• _WHAT THE EXERCISE ASKS_: Turn the stretch from the first line through the line containing "# Firmware for BigClown Climate monitor Kit" into a numbered list, leaving out any blank lines.

• _EXERCISE MATERIALS_:
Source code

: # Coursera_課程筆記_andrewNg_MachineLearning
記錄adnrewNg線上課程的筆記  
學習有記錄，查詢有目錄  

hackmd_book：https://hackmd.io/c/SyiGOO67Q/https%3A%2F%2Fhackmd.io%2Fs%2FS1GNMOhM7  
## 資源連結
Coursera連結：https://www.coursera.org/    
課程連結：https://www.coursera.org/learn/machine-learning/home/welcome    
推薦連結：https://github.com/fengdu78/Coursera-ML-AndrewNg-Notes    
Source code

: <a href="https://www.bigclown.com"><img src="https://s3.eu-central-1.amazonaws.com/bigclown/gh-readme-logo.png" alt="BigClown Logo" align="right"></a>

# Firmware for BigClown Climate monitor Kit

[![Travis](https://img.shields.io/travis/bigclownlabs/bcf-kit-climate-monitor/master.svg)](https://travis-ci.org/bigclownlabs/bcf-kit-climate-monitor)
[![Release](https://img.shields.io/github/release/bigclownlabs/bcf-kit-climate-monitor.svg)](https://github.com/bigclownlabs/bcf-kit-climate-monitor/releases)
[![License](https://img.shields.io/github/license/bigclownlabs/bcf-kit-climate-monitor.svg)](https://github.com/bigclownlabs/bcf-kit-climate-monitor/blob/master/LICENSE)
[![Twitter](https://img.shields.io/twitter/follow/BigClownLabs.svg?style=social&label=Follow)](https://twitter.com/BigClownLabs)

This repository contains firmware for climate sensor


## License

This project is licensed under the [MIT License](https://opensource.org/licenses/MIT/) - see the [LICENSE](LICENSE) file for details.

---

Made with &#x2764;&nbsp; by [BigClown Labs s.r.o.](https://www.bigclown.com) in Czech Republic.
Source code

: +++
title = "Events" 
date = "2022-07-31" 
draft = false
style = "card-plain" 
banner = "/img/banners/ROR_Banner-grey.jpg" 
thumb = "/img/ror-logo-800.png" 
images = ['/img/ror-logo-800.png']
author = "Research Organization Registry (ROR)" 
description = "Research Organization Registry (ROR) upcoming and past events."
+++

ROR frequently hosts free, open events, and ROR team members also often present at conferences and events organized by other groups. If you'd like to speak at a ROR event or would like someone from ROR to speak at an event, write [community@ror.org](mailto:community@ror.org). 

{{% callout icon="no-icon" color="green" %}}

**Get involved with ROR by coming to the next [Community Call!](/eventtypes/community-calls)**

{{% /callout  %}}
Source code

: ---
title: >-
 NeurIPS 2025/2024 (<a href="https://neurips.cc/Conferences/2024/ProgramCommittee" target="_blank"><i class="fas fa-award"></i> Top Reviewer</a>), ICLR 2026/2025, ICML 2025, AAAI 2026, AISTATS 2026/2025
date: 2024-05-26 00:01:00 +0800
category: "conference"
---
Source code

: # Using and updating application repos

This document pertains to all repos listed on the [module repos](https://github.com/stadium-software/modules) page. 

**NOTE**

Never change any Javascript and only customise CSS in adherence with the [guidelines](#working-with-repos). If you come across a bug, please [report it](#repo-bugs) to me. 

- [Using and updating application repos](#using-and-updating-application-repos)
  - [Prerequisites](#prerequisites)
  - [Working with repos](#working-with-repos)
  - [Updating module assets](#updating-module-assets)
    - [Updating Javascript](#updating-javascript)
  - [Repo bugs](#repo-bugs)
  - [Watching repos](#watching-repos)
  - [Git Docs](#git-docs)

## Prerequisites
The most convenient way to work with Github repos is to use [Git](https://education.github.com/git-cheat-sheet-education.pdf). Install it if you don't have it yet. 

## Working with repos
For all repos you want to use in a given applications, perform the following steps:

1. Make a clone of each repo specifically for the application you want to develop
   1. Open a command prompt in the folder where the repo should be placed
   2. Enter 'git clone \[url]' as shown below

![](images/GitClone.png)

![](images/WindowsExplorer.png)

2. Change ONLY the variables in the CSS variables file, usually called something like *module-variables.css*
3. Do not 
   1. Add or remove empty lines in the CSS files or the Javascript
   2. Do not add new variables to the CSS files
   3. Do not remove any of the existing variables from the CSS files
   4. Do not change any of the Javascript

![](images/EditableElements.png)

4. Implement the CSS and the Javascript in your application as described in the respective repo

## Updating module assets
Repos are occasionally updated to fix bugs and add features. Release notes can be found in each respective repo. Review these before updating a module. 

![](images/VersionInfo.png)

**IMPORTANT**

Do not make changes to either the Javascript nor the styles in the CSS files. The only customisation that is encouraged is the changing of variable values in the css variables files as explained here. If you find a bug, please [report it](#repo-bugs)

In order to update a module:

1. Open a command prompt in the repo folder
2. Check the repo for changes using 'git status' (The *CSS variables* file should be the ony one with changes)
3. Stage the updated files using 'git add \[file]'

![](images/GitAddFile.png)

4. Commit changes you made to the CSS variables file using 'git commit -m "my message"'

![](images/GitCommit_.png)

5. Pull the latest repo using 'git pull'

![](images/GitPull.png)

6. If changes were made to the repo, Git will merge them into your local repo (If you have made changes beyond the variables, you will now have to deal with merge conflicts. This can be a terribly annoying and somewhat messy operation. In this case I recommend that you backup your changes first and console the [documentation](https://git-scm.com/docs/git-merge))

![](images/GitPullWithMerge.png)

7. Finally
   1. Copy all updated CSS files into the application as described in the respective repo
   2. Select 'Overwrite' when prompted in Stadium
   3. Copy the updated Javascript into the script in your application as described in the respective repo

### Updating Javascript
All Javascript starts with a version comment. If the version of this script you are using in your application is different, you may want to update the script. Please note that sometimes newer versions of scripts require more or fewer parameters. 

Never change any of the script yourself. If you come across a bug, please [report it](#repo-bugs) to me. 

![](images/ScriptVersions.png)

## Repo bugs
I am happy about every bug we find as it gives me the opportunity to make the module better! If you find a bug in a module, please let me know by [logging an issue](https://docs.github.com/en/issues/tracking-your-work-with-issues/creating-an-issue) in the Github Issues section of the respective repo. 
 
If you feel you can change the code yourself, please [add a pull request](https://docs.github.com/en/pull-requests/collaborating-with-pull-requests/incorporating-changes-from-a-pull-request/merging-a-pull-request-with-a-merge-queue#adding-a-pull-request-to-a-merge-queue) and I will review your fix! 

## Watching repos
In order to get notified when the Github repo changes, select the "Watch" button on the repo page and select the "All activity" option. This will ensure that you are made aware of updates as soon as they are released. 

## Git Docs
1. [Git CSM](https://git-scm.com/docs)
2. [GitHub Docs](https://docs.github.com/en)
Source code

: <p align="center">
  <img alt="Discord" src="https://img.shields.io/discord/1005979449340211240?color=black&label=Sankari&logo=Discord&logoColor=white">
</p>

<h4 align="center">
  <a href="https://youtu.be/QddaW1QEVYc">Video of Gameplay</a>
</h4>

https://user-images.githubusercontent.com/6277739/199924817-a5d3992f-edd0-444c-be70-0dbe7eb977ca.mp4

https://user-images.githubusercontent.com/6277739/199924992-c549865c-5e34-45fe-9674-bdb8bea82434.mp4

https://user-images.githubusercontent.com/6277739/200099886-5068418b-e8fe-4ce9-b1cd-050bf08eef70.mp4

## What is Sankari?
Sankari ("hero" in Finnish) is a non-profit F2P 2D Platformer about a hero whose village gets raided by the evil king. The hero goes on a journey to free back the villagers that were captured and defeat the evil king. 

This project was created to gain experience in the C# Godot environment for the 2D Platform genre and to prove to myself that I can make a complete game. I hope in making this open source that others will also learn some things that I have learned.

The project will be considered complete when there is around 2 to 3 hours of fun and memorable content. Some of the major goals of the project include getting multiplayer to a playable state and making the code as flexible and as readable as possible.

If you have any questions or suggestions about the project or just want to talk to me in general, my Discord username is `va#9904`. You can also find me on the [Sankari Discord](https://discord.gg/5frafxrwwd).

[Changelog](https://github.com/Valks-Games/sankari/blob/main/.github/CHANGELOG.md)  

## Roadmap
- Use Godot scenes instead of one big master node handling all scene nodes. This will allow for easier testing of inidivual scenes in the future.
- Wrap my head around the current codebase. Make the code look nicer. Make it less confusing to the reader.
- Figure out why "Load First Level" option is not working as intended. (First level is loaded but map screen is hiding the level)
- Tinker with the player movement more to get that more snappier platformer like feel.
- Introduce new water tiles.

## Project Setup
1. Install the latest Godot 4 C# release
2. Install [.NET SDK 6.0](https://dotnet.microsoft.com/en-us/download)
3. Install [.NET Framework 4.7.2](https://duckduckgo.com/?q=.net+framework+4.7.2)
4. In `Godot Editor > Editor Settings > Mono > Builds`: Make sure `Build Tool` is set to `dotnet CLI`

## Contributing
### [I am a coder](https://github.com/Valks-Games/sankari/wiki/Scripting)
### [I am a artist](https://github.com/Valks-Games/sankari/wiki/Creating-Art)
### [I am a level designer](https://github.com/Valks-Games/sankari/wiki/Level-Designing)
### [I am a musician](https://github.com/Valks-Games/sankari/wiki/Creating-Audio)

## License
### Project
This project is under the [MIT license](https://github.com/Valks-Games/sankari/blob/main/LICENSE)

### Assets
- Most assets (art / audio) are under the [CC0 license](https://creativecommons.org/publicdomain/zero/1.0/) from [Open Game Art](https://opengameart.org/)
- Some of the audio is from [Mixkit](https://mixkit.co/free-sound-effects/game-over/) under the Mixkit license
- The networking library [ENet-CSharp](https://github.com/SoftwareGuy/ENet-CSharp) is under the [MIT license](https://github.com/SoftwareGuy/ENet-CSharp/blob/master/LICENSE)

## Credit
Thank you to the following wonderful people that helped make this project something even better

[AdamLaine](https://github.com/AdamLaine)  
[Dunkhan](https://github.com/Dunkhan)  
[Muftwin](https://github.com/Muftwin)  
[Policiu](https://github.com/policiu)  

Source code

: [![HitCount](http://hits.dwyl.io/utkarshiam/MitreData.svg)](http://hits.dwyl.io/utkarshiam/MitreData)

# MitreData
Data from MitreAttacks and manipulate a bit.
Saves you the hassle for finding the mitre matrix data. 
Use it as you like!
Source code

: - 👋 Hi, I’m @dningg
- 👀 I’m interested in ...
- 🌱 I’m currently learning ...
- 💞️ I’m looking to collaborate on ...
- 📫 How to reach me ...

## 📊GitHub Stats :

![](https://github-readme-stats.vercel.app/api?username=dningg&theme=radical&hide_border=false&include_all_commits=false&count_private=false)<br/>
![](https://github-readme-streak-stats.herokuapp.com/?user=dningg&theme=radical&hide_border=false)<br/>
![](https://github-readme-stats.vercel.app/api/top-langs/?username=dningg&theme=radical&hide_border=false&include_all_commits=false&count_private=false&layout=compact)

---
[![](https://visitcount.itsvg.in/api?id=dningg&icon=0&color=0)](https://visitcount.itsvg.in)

• _EXERCISE SOLUTION_:
1. Source code
2. : # Coursera_課程筆記_andrewNg_MachineLearning
3. 記錄adnrewNg線上課程的筆記  
4. 學習有記錄，查詢有目錄  
5. hackmd_book：https://hackmd.io/c/SyiGOO67Q/https%3A%2F%2Fhackmd.io%2Fs%2FS1GNMOhM7  
6. ## 資源連結
7. Coursera連結：https://www.coursera.org/    
8. 課程連結：https://www.coursera.org/learn/machine-learning/home/welcome    
9. 推薦連結：https://github.com/fengdu78/Coursera-ML-AndrewNg-Notes    
10. Source code
11. : <a href="https://www.bigclown.com"><img src="https://s3.eu-central-1.amazonaws.com/bigclown/gh-readme-logo.png" alt="BigClown Logo" align="right"></a>
12. # Firmware for BigClown Climate monitor Kit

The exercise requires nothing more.